8:11 it's not exactly obvious that f(x) = Ax is the only solution. But we can prove that if there is some value k s.t. f(k) != Ak, it will lead to contradiction.

Can we write the last solution as f(x) = a^x + b? Looks a little cleaner?

You can also get it from the definition of the derivative. You should be more careful with continuity and differentiability than I am doing here, but if you move f(y) to the LHS and divide by x you get [f(x + y) - f(y)]/x = f(x)/x g(y), and if you take the limit as x -> 0 you get the limit definition of the derivative of x at y (on the LHS) and at 0 (on the RHS). This becomes: f'(y) = f'(0)g(y), which is nice because that means that g is just proportional to the derivative of f. Let's call that proportionality constant m = 1/f'(0) so that g(x) = mf'(x) Plugging back into the original equation: f(x + y) = mf(x)f'(y) + f(y) Let's build a symmetric equation by swapping x and y f(x + y) = mf(y)f'(x) + f(x), and since the LHS are equal we can equate the RHS mf(x)f'(y) + f(y) = mf(y)f'(x) + f(y), moving things around we get to m [f'(x) - 1]/f(x) = m [f'(y) - 1]/f(y), we can now fix y to see that the RHS is a constant (call it a) and the LHS has only terms that depend on x. We then get the differential equation mf' - af = 1, this 1st order ODE can easily be solved with the initial conditions f(0)= 0 and f'(0) = 1/m to get: f(x) = B(c^x - 1) and g(x) = c^x (where c = a/m)

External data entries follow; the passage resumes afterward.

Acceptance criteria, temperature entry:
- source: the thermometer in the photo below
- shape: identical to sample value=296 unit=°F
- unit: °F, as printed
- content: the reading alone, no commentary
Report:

You can switch x and y and compare to original equation.

Amazing, could you do a video about the "obvious" f(x+y) = f(x) + f(y) ?

I found it. It's right before the opening parenthesis.

Capo

it is important that f is increasing in the case where f(x+y)=f(x)+f(y) we concluded that f(x) is linear because if there is no other conditions there are non-trivial solutions and these non-trivial solutions can only be constructed using axiom of choice. (Very deep.)

i love functional equations i want to kiss them

We have f(0) = 0 being contingent on x=0, y=y, now he uses this with x=x, y=0. That can't be valid.